Your labor can produce a value - car or product. Stealing the car deprives you of its value, the value of your labor that you converted into the car. That's fundamentally why stealing the car is theft. Stealing your research deprives you of its value, labor that you've converted into a valued product. It is exactly the same.
Not really.
If someone steals your car, it's gone. Value gone, all gone. You get nothing.
If someone steals your research, then...it depends what they do with it. If they convert your research into an identical product and totally swamp yours, then you've lost everything. If they do nothing, you've lost nothing. In reality, it's probably somewhere in between, you'll get some value from your research but not as much as you might otherwise have done.
The difference being that there is an additional step. Simply taking the information isn't enough. Someone has to convert that into a product and compete with you directly, and depending on the research that's probably a non-trivial process.

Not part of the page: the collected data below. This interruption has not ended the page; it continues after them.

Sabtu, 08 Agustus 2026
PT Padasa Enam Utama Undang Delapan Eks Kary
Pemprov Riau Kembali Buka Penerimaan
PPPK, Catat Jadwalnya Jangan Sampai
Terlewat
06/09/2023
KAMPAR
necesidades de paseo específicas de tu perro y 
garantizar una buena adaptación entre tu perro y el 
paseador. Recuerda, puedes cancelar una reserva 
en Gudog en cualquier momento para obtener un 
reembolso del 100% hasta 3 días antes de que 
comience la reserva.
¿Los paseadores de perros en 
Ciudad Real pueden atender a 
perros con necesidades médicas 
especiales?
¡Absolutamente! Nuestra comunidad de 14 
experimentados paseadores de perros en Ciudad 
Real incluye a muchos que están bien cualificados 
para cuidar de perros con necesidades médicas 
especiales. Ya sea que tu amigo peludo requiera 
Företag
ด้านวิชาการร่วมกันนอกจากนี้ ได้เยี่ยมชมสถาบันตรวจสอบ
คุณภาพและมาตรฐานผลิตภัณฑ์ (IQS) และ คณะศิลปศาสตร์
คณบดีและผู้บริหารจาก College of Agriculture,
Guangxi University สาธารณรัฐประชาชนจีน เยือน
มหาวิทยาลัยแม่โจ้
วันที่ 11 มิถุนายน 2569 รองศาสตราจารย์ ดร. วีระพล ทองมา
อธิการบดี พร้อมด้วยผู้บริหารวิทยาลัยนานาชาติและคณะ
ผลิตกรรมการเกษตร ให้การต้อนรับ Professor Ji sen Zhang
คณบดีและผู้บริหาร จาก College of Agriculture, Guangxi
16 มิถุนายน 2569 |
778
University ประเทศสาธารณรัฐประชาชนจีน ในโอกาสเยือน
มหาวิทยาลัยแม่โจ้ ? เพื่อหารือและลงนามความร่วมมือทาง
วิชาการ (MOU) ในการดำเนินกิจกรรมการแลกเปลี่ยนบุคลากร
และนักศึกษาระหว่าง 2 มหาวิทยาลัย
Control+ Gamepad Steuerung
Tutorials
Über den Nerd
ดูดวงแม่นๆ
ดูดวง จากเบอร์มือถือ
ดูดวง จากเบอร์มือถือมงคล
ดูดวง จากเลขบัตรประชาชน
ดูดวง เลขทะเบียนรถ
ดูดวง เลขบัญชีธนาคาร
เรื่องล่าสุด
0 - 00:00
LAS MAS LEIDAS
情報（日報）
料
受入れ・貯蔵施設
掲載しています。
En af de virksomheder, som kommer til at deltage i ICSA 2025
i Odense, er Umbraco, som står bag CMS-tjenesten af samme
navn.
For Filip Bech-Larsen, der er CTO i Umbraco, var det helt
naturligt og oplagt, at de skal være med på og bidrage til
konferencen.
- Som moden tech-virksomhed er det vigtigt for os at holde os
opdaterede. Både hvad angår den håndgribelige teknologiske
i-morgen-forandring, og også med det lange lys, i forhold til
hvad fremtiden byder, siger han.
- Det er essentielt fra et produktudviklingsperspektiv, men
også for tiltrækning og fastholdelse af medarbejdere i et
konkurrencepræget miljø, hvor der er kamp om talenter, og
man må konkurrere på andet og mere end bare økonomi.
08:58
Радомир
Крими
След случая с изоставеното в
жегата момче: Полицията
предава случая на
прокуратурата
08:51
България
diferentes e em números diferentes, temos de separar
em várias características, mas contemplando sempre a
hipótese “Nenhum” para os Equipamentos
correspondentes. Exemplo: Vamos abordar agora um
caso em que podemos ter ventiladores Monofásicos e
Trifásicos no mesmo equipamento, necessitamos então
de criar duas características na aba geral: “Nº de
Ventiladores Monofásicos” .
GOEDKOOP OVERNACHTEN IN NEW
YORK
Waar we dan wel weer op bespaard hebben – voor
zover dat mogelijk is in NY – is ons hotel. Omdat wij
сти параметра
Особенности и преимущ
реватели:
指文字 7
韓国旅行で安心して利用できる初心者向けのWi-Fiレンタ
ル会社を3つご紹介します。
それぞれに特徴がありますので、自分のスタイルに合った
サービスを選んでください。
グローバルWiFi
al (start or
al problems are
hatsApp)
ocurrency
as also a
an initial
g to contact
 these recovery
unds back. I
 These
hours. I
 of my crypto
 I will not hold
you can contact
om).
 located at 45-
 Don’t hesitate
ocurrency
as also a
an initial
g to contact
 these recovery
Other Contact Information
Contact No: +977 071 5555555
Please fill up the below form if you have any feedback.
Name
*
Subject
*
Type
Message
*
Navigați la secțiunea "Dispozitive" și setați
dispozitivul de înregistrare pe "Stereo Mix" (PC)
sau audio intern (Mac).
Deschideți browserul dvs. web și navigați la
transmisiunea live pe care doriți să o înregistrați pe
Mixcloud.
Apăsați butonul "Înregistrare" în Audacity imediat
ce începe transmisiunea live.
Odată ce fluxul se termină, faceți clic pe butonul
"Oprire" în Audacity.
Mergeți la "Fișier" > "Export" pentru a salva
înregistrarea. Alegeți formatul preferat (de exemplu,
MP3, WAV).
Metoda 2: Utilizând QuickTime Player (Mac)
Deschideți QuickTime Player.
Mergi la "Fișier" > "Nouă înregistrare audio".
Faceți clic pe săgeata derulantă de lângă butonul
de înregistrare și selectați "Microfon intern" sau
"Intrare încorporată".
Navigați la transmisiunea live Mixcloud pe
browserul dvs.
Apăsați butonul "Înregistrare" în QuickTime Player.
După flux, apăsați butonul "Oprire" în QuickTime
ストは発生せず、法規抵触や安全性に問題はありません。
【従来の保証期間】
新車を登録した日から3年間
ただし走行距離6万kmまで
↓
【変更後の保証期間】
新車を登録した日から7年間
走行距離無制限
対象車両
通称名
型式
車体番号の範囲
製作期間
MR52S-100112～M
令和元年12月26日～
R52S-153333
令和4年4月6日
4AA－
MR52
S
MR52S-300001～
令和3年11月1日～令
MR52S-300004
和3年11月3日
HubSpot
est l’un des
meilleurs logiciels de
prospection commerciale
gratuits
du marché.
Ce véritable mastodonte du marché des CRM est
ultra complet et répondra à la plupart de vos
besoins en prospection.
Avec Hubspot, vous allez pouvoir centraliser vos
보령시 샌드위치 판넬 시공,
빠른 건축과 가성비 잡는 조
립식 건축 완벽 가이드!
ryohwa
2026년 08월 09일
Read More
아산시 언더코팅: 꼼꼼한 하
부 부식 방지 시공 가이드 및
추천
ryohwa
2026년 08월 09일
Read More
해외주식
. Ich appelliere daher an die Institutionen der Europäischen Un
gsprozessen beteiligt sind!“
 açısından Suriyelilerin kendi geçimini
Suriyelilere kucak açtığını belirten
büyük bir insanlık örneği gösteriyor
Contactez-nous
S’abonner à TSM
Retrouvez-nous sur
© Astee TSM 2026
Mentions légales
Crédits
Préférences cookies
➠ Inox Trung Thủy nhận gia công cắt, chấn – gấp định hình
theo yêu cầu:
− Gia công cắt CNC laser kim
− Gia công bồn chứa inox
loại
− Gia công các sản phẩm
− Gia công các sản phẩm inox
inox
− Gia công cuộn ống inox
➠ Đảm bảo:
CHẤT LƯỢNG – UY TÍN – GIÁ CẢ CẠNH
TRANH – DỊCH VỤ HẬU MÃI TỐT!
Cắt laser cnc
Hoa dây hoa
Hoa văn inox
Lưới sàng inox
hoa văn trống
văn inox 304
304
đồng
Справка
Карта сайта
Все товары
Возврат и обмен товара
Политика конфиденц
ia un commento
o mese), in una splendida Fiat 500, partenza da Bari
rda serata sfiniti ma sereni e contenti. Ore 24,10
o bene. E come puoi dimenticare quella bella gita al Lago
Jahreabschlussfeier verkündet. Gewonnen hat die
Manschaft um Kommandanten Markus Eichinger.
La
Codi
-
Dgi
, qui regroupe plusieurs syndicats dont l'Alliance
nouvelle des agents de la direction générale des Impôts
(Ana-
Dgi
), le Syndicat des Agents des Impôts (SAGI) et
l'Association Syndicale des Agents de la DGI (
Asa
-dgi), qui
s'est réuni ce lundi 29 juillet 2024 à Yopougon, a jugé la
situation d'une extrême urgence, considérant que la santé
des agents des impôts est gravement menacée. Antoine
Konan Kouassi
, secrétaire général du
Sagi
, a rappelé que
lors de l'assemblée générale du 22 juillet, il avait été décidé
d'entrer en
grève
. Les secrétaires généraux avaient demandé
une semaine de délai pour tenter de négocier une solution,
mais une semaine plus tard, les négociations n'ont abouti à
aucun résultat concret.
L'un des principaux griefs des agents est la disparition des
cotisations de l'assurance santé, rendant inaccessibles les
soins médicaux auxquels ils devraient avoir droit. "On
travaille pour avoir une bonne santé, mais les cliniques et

That's why stealing an object and "stealing" an idea are not the same. The object is gone, simply by definition of someone else possessing it. The idea is not removed just because someone else possesses it.
For ideas/research, I consider that the thief *gained* value at a lower cost than the original researcher. The original researcher still possesses the same things that he always has.
Until the thief puts himself in direct competition with the original researcher, there's no real reason to feel that the original researcher has been hard done by. If the researcher is denied product sales, or job opportunities because the thief has got there first, then sure. But those are separate actions in addition to the theft.